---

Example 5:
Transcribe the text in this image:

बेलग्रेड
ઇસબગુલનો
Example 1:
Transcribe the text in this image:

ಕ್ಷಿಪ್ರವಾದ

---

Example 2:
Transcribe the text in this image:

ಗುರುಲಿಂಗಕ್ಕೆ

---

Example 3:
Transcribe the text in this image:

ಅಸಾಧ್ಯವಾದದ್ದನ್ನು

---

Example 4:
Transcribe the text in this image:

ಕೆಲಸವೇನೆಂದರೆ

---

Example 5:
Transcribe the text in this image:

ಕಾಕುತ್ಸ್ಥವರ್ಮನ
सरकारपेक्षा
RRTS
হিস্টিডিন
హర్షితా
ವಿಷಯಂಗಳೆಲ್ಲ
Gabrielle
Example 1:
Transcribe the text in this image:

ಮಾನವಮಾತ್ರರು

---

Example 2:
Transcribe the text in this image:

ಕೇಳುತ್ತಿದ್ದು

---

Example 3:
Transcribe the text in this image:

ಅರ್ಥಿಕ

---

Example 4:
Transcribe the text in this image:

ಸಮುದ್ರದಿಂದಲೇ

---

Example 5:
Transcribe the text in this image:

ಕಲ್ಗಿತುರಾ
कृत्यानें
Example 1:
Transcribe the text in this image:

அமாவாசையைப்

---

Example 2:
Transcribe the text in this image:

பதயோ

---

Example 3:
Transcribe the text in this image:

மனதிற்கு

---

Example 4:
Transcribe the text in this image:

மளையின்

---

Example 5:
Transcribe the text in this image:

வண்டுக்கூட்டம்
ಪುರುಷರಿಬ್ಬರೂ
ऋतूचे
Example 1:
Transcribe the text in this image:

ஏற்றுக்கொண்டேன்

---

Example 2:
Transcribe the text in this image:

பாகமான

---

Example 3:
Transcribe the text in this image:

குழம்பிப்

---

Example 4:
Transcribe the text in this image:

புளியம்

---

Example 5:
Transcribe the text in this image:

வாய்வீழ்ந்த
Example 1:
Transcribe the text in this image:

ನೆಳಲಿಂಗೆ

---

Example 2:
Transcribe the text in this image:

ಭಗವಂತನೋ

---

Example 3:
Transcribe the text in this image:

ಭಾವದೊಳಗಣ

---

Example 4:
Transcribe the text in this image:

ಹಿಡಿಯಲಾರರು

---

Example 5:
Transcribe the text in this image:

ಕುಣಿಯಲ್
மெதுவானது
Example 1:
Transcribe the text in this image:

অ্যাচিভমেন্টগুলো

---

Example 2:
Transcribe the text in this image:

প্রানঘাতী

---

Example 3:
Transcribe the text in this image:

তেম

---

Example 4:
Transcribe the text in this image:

▸ **Exercise goal**
Write out the listing again. Keep every character the same.

▸ **Your solution**
---

Example 5:
Transcribe the text in this image:

बेलग्रेड
ઇસબગુલનો
Example 1:
Transcribe the text in this image:

ಕ್ಷಿಪ್ರವಾದ

---

Example 2:
Transcribe the text in this image:

ಗುರುಲಿಂಗಕ್ಕೆ

---

Example 3:
Transcribe the text in this image:

ಅಸಾಧ್ಯವಾದದ್ದನ್ನು

---

Example 4:
Transcribe the text in this image:

ಕೆಲಸವೇನೆಂದರೆ

---

Example 5:
Transcribe the text in this image:

ಕಾಕುತ್ಸ್ಥವರ್ಮನ
सरकारपेक्षा
RRTS
হিস্টিডিন
హర్షితా
ವಿಷಯಂಗಳೆಲ್ಲ
Gabrielle
Example 1:
Transcribe the text in this image:

ಮಾನವಮಾತ್ರರು

---

Example 2:
Transcribe the text in this image:

ಕೇಳುತ್ತಿದ್ದು

---

Example 3:
Transcribe the text in this image:

ಅರ್ಥಿಕ

---

Example 4:
Transcribe the text in this image:

ಸಮುದ್ರದಿಂದಲೇ

---

Example 5:
Transcribe the text in this image:

ಕಲ್ಗಿತುರಾ
कृत्यानें
Example 1:
Transcribe the text in this image:

அமாவாசையைப்

---

Example 2:
Transcribe the text in this image:

பதயோ

---

Example 3:
Transcribe the text in this image:

மனதிற்கு

---

Example 4:
Transcribe the text in this image:

மளையின்

---

Example 5:
Transcribe the text in this image:

வண்டுக்கூட்டம்
ಪುರುಷರಿಬ್ಬರೂ
ऋतूचे
Example 1:
Transcribe the text in this image:

ஏற்றுக்கொண்டேன்

---

Example 2:
Transcribe the text in this image:

பாகமான

---

Example 3:
Transcribe the text in this image:

குழம்பிப்

---

Example 4:
Transcribe the text in this image:

புளியம்

---

Example 5:
Transcribe the text in this image:

வாய்வீழ்ந்த
Example 1:
Transcribe the text in this image:

ನೆಳಲಿಂಗೆ

---

Example 2:
Transcribe the text in this image:

ಭಗವಂತನೋ

---

Example 3:
Transcribe the text in this image:

ಭಾವದೊಳಗಣ

---

Example 4:
Transcribe the text in this image:

ಹಿಡಿಯಲಾರರು

---

Example 5:
Transcribe the text in this image:

ಕುಣಿಯಲ್
மெதுவானது
Example 1:
Transcribe the text in this image:

অ্যাচিভমেন্টগুলো

---

Example 2:
Transcribe the text in this image:

প্রানঘাতী

---

Example 3:
Transcribe the text in this image:

তেম

---

Example 4:
Transcribe the text in this image:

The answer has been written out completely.